■ WHAT TO PRODUCE ■
Replace every "Journal" with "Gazette" in the items below, and give all their text again with nothing else changed. Leave the pictures out of your answer.

---- INPUT

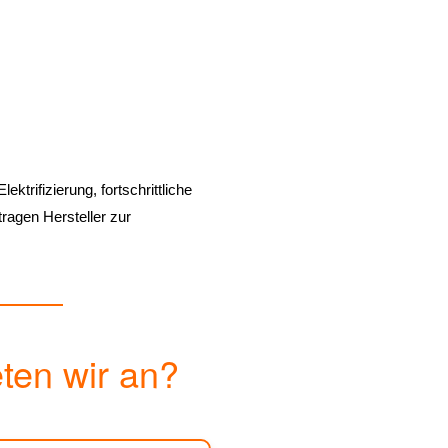
ktrifizierung, fortschrittliche
ragen Hersteller zur
eten wir an?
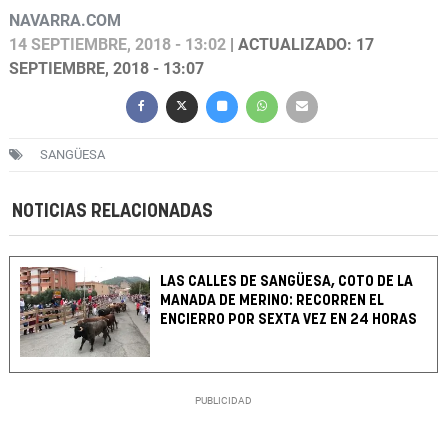
NAVARRA.COM
14 SEPTIEMBRE, 2018 - 13:02
| ACTUALIZADO: 17
SEPTIEMBRE, 2018 - 13:07
SANGÜESA
NOTICIAS RELACIONADAS
LAS CALLES DE SANGÜESA, COTO DE LA
MANADA DE MERINO: RECORREN EL
ENCIERRO POR SEXTA VEZ EN 24 HORAS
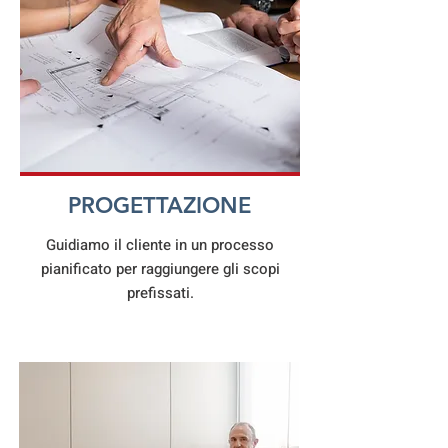
PROGETTAZIONE
Guidiamo il cliente in un processo
pianificato per raggiungere gli scopi
prefissati.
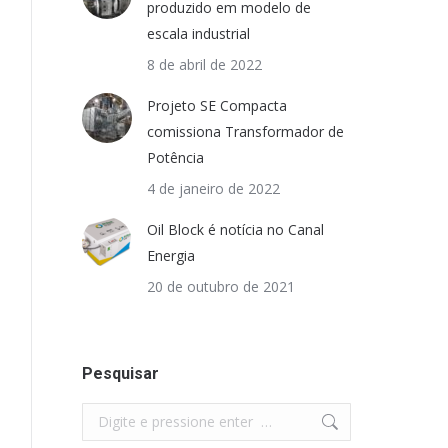
produzido em modelo de
escala industrial
8 de abril de 2022
Projeto SE Compacta
comissiona Transformador de
Potência
4 de janeiro de 2022
Oil Block é notícia no Canal
Energia
20 de outubro de 2021
Pesquisar
Search:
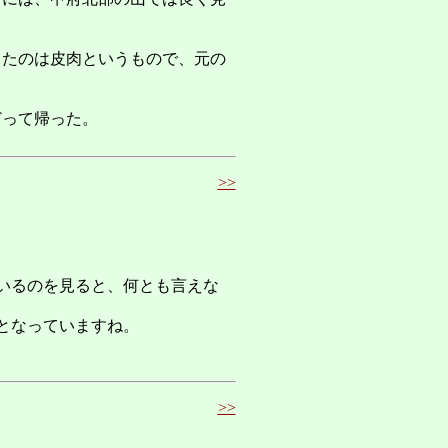
ったのは皮肉というもので、元の
どって帰った。
>>
いるのを見ると、何とも言えな
となっていますね。
>>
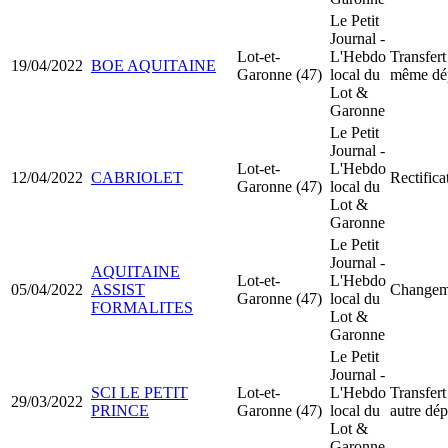
Le Petit
Journal -
Lot-et-
L'Hebdo
Transfert
19/04/2022
BOE AQUITAINE
Garonne (47)
local du
même dé
Lot &
Garonne
Le Petit
Journal -
Lot-et-
L'Hebdo
12/04/2022
CABRIOLET
Rectifica
Garonne (47)
local du
Lot &
Garonne
Le Petit
Journal -
AQUITAINE
Lot-et-
L'Hebdo
05/04/2022
ASSIST
Changeme
Garonne (47)
local du
FORMALITES
Lot &
Garonne
Le Petit
Journal -
SCI LE PETIT
Lot-et-
L'Hebdo
Transfert
29/03/2022
PRINCE
Garonne (47)
local du
autre dé
Lot &
Garonne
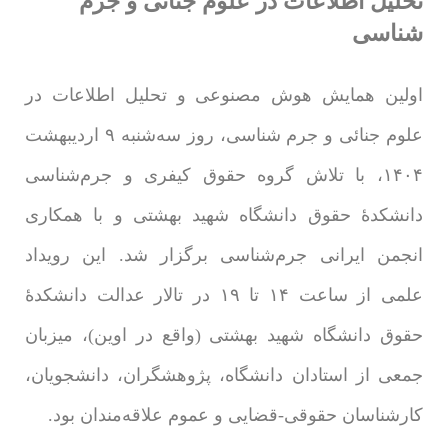
تحلیل اطلاعات در علوم جنائی و جرم
شناسی
اولین همایش هوش مصنوعی و تحلیل اطلاعات در
علوم جنائی و جرم شناسی، روز سه‌شنبه ۹ اردیبهشت
۱۴۰۴، با تلاش گروه حقوق کیفری و جرم‌شناسی
دانشکدۀ حقوق دانشگاه شهید بهشتی و با همکاری
انجمن ایرانی جرم‌شناسی برگزار شد. این رویداد
علمی از ساعت ۱۴ تا ۱۹ در تالار عدالت دانشکدۀ
حقوق دانشگاه شهید بهشتی (واقع در اوین)، میزبان
جمعی از استادان دانشگاه، پژوهشگران، دانشجویان،
کارشناسان حقوقی-قضایی و عموم علاقه‌مندان بود.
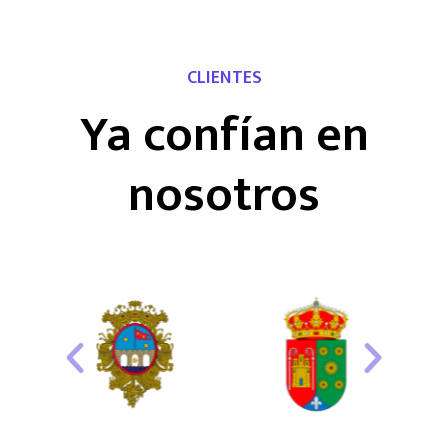
CLIENTES
Ya confían en
nosotros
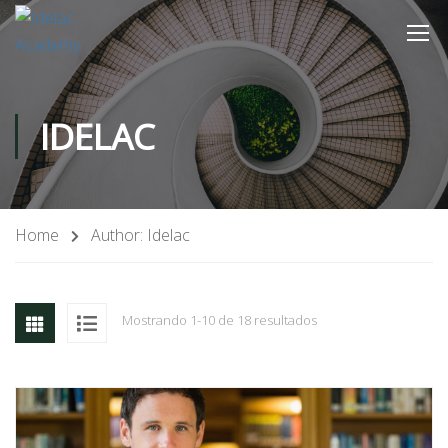
IDELAC
Home
Author: Idelac
Mostrando 1-10 de 18 resultados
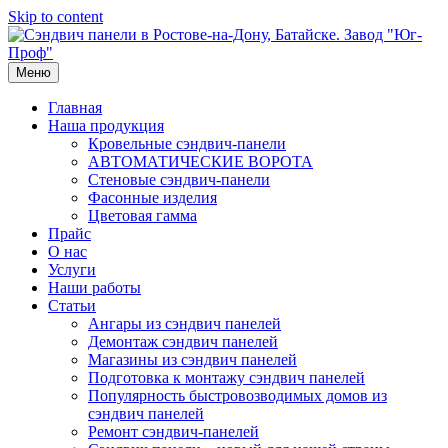
Skip to content
Меню
Главная
Наша продукция
Кровельные сэндвич-панели
АВТОМАТИЧЕСКИЕ ВОРОТА
Стеновые сэндвич-панели
Фасонные изделия
Цветовая гамма
Прайс
О нас
Услуги
Наши работы
Статьи
Ангары из сэндвич панелей
Демонтаж сэндвич панелей
Магазины из сэндвич панелей
Подготовка к монтажу сэндвич панелей
Популярность быстровозводимых домов из
сэндвич панелей
Ремонт сэндвич-панелей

--------

■ ANSWER TO THIS TASK ■
ktrifizierung, fortschrittliche
ragen Hersteller zur
eten wir an?
NAVARRA.COM
14 SEPTIEMBRE, 2018 - 13:02
| ACTUALIZADO: 17
SEPTIEMBRE, 2018 - 13:07
SANGÜESA
NOTICIAS RELACIONADAS
LAS CALLES DE SANGÜESA, COTO DE LA
MANADA DE MERINO: RECORREN EL
ENCIERRO POR SEXTA VEZ EN 24 HORAS
PROGETTAZIONE
Guidiamo il cliente in un processo
pianificato per raggiungere gli scopi
prefissati.
produzido em modelo de
escala industrial
8 de abril de 2022
Projeto SE Compacta
comissiona Transformador de
Potência
4 de janeiro de 2022
Oil Block é notícia no Canal
Energia
20 de outubro de 2021
Pesquisar
Search:
ったのは皮肉というもので、元の
どって帰った。
>>
いるのを見ると、何とも言えな
となっていますね。
>>
Le Petit
Gazette -
Lot-et-
L'Hebdo
Transfert
19/04/2022
BOE AQUITAINE
Garonne (47)
local du
même dé
Lot &
Garonne
Le Petit
Gazette -
Lot-et-
L'Hebdo
12/04/2022
CABRIOLET
Rectifica
Garonne (47)
local du
Lot &
Garonne
Le Petit
Gazette -
AQUITAINE
Lot-et-
L'Hebdo
05/04/2022
ASSIST
Changeme
Garonne (47)
local du
FORMALITES
Lot &
Garonne
Le Petit
Gazette -
SCI LE PETIT
Lot-et-
L'Hebdo
Transfert
29/03/2022
PRINCE
Garonne (47)
local du
autre dé
Lot &
Garonne
تحلیل اطلاعات در علوم جنائی و جرم
شناسی
اولین همایش هوش مصنوعی و تحلیل اطلاعات در
علوم جنائی و جرم شناسی، روز سه‌شنبه ۹ اردیبهشت
۱۴۰۴، با تلاش گروه حقوق کیفری و جرم‌شناسی
دانشکدۀ حقوق دانشگاه شهید بهشتی و با همکاری
انجمن ایرانی جرم‌شناسی برگزار شد. این رویداد
علمی از ساعت ۱۴ تا ۱۹ در تالار عدالت دانشکدۀ
حقوق دانشگاه شهید بهشتی (واقع در اوین)، میزبان
جمعی از استادان دانشگاه، پژوهشگران، دانشجویان،
کارشناسان حقوقی-قضایی و عموم علاقه‌مندان بود.
CLIENTES
Ya confían en
nosotros
IDELAC
Home
Author: Idelac
Mostrando 1-10 de 18 resultados
Skip to content
Меню
Главная
Наша продукция
Кровельные сэндвич-панели
АВТОМАТИЧЕСКИЕ ВОРОТА
Стеновые сэндвич-панели
Фасонные изделия
Цветовая гамма
Прайс
О нас
Услуги
Наши работы
Статьи
Ангары из сэндвич панелей
Демонтаж сэндвич панелей
Магазины из сэндвич панелей
Подготовка к монтажу сэндвич панелей
Популярность быстровозводимых домов из
сэндвич панелей
Ремонт сэндвич-панелей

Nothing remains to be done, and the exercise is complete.